Part of him wondered why he was giving her this advice. If Daniel divorced Chloe, he could have her. He’d come here not just to see his brother but also to see her. To find out if he was still attracted, if he was in love, how much he wanted her. A lot, obviously. But was it enough to disrupt all their lives? Enough to marry her? He thought he’d settled the matter once, and then he’d found he couldn’t stay away. He still wasn’t ready to give up his freedom, but what he hadn’t counted on was his gut reaction to Brianna. If she was his daughter, how could he just leave without fighting for her?
He got Chloe and Brianna into his rental car and headed out on the narrow coastal road leading into the city. Chloe called Daniel on her cell phone, her fingers pleating the fabric of her skirt.
“Brianna’s fine, I’m sure she’s fine,” Chloe kept saying. “We’re just getting her checked…” She broke off, eyes scrunching shut as she realized what she’d let slip.
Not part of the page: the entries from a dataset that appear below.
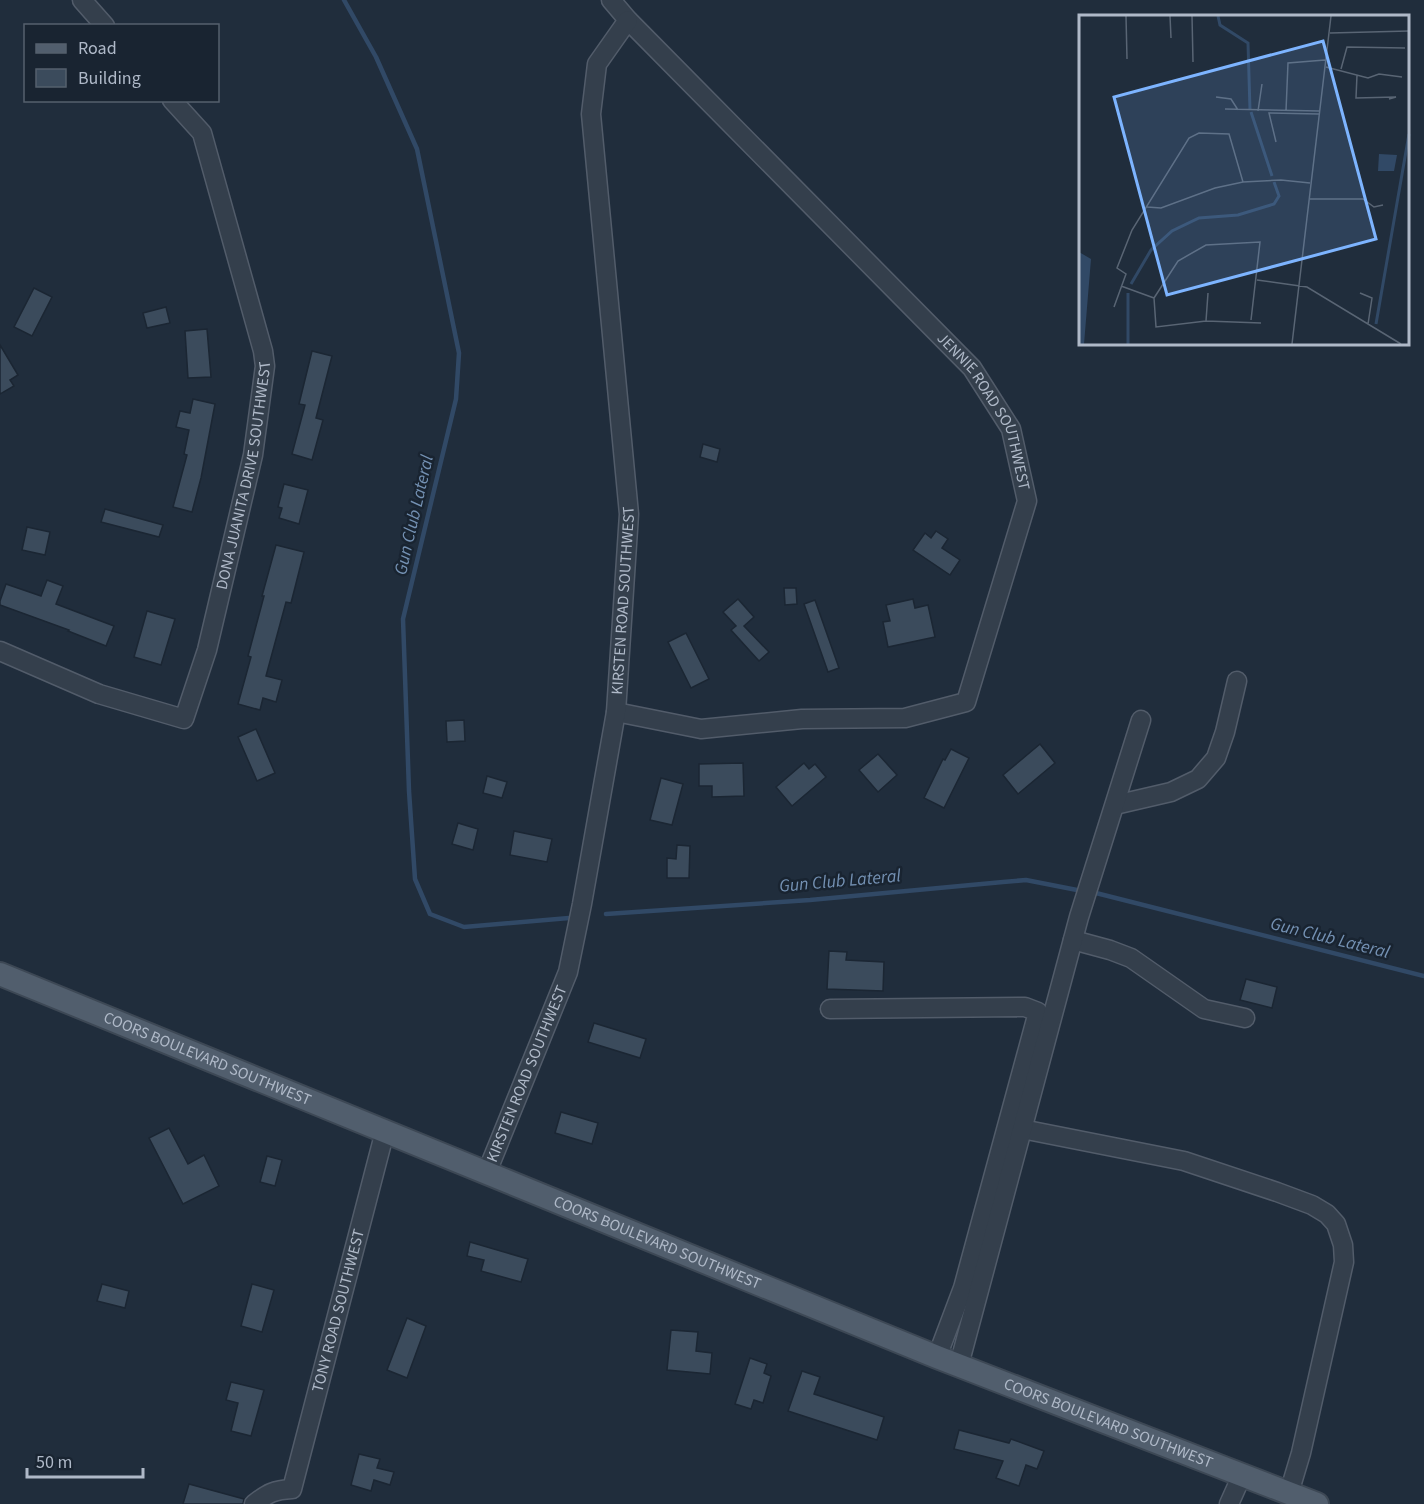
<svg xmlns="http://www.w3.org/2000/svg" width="1424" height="1504" font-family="'Source Sans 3',sans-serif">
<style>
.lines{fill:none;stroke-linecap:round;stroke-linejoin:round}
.stream{stroke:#314966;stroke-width:4.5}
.building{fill:#3b4b5c;stroke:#1b2633;stroke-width:1.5}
.minor-casing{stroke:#525c6a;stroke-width:21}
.major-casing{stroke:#3d4855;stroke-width:26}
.minor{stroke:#343f4c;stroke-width:18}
.major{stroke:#515e6d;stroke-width:22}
.labels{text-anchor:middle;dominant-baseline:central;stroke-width:5;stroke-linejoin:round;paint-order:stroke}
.street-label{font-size:16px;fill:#afb9c8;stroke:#192431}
.water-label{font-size:18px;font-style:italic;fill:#7491b3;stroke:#192431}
.inset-river{fill:none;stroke:#314966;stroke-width:3}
.inset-road{fill:none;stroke:#596574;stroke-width:1.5}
.view{fill:#7db4ff;fill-opacity:0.15;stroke:#7db4ff;stroke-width:3}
.inset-edge{fill:none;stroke:#afb9c8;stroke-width:3}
</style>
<rect width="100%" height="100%" fill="#202d3c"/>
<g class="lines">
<g class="stream">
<polyline points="344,0 376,57 417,149 459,353 456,399 403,619 409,791 415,879 430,914 464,927 569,918"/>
<polyline points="1092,892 1424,976"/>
<polyline points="606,914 810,900 1003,882 1026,880 1077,890"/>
</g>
</g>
<g class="building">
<polygon points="34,288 52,297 32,336 14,327"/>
<polygon points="166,307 170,323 147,328 143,313"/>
<polygon points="207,329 211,377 188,378 185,331"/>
<polygon points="0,345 18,375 10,380 14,386 0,394"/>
<polygon points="312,351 332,356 316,418 323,420 312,460 292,454 305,405 299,404"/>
<polygon points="193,399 215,404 201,478 192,512 173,507 187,455 184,454 189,430 176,427 180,411 190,413"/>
<polygon points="703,444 720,449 717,462 700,457"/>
<polygon points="284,484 308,490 299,524 279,518 282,508 278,507"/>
<polygon points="105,509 163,525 159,537 101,522"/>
<polygon points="27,527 50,532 45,555 22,550"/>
<polygon points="936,531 948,539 942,548 960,560 950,575 913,550 925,533 931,538"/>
<polygon points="276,545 304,552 291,603 286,602 266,676 282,680 276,702 263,698 260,710 238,704 251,657 248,656 264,596 262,596"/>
<polygon points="47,580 63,586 56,604 114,626 106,646 68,631 69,630 0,605 0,601 6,584 41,596"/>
<polygon points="784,588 796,588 797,604 785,605"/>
<polygon points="738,599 754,617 744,626 769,652 759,661 731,630 736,626 723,612"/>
<polygon points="913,599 915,608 928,605 935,637 888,647 883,622 890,621 886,605"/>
<polygon points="815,600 839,668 828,672 804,604"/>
<polygon points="147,611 175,619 161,665 134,657"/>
<polygon points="686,633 709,679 691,688 668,642"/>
<polygon points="464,720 465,741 447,742 446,721"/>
<polygon points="256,729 275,773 257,781 238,737"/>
<polygon points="1040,744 1055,763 1018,794 1003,775"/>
<polygon points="951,749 969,758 944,808 924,798 943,759 945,760"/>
<polygon points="878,754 897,775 878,792 859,770"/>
<polygon points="743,763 744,796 712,797 712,786 699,786 699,764"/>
<polygon points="804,763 809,769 815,764 826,777 792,806 776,787"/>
<polygon points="487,776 507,782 502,798 483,793"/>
<polygon points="661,778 683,784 672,825 650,820"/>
<polygon points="458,823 478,829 473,850 452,844"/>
<polygon points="514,831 552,839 547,862 510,855"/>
<polygon points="677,845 690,846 689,878 667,878 667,858 676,859"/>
<polygon points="829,951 847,952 846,960 884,962 883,991 827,989"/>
<polygon points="1246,979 1277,987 1272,1008 1240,1000"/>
<polygon points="594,1023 646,1039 640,1058 588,1042"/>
<polygon points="561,1112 598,1123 592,1144 555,1133"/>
<polygon points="169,1128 188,1164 204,1155 219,1186 183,1204 149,1138"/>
<polygon points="267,1156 282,1160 275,1186 260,1182"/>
<polygon points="470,1242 528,1259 521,1282 481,1271 484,1260 467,1256"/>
<polygon points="102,1284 129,1291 125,1308 97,1301"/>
<polygon points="252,1284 274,1290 262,1332 241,1326"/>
<polygon points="407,1318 426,1326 407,1378 387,1370"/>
<polygon points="671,1330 698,1332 696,1351 712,1353 710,1374 667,1370"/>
<polygon points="750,1358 767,1364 764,1373 771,1376 763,1403 754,1400 751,1409 735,1404"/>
<polygon points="802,1371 820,1377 814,1394 884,1417 877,1440 788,1411"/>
<polygon points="231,1382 264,1390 251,1436 231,1431 238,1403 226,1400"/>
<polygon points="959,1430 1009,1443 1011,1439 1044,1451 1037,1469 1026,1465 1019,1486 996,1478 1003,1461 954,1449"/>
<polygon points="359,1454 380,1459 377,1468 394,1472 390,1485 374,1480 371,1491 351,1485"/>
<polygon points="189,1484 244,1499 243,1504 183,1504"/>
</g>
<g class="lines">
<g class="minor-casing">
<g id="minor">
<polyline points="82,0 105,26"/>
<path id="s1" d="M611 0 628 20 972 368 1011 429 1027 501 966 702 905 718 802 719 701 729 616 712"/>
<path id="s2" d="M0 651 99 694 184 719 207 650 253 455 265 366 263 351 202 133 172 100"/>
<polyline points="1115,805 1171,792 1198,779 1216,758 1225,732 1237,681"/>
<polyline points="1073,940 1110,950 1131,958 1204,1009 1245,1018"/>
<polyline points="830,1009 1025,1007 1038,1012 963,1288 937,1357"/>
<polyline points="1022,1129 1184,1161 1277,1192 1312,1205 1327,1214 1336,1224 1343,1245 1344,1262 1301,1453 1289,1493"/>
<path id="s3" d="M487 1172 568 972 582 904 616 712 629 514 591 114 597 64 628 20"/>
<polyline points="959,1365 1079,917 1141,720"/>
<path id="s4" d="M254 1504C268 1493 274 1490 292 1489L385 1131"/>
<polyline points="1229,1504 1242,1475"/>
</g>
</g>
<g class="major-casing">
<g id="major">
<path id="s5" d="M0 974 937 1357 1317 1504"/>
</g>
</g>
<use href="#minor" class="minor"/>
<use href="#major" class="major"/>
</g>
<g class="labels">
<g class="street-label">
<text stroke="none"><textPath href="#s1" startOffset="560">JENNIE ROAD SOUTHWEST</textPath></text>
<text stroke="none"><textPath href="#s2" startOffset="448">DONA JUANITA DRIVE SOUTHWEST</textPath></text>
<text stroke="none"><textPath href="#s3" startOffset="592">KIRSTEN ROAD SOUTHWEST</textPath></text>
<text stroke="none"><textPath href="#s5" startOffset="224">COORS BOULEVARD SOUTHWEST</textPath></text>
<text stroke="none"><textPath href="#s3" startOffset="106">KIRSTEN ROAD SOUTHWEST</textPath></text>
<text stroke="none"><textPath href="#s5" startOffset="710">COORS BOULEVARD SOUTHWEST</textPath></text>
<text stroke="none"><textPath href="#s4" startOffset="226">TONY ROAD SOUTHWEST</textPath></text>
<text stroke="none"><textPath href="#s5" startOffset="1196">COORS BOULEVARD SOUTHWEST</textPath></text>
</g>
<g class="water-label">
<text transform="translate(414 515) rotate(-77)">Gun Club Lateral</text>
<text transform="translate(840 881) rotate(-5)">Gun Club Lateral</text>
<text transform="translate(1330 938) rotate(14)">Gun Club Lateral</text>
</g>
</g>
<g transform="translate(1079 15)">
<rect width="330" height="330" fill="#202d3c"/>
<path d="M300 139 318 140 315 156H299ZM0 237 12 244 5 329H0Z" fill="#314966"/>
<path class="inset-river" d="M139 1 141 10 169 28 171 95M172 97 193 161M52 269 72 235 93 216 120 203 159 200 195 189 200 181 195 167M49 278V329M297 309 330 119"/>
<path class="inset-road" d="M47 1 48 44M91 1 92 23M113 1 114 47M251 18 330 16M247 52 289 63 300 59 323 62M262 54 268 32 326 33M278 60 277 83 317 82 310 84M137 82 152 84 159 95M146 94 240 96M179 96 183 69M207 96 209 48 246 45M197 127 190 98 240 99M231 184H284L295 192 304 190M68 192 82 193 136 173 164 167 202 165 231 168M178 265 228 272 322 329M42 271 75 283M281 278 293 283 289 309M75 283 99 246 127 230 181 227 172 305M75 283 77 312 127 306 182 308M35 292 47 259 38 253 53 215 110 123 120 118 150 119 164 167M127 306 129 278M213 329 252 1"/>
<path class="view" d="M244 26 297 224 88 280 35 82Z"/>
<rect width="330" height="330" class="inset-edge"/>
</g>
<rect x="24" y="24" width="195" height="78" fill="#192431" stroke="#55606d" stroke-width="1.5"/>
<rect x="36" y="44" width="30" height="9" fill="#515e6d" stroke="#55606d" stroke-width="1.5"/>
<text x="78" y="54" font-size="18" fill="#afb9c8">Road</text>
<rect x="36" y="69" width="30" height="18" fill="#3b4b5c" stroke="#55606d" stroke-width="1.5"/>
<text x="78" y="84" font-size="18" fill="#afb9c8">Building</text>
<path d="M27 1468v9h116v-9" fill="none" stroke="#afb9c8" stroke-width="3"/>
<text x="36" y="1468" font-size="18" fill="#afb9c8" stroke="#192431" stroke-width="4.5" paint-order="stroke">50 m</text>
</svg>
After a pause, she added, “Evan. He’s in town to see his brother.” There was a longer pause. “He saved her. Okay, I’ll see you there. Hurry.” She hung up and turned to Evan. “You’ll stay, won’t you, until Daniel gets there?”
“Of course,” Evan said, gripping the steering wheel. Despite the way Chloe had responded to his kiss, she seemed to feel something more than loyalty to her husband. Could she actually love the man? Would she still feel that way if he proved not to be Brianna’s father? Would she stay with Daniel if Evan asked her to leave with him?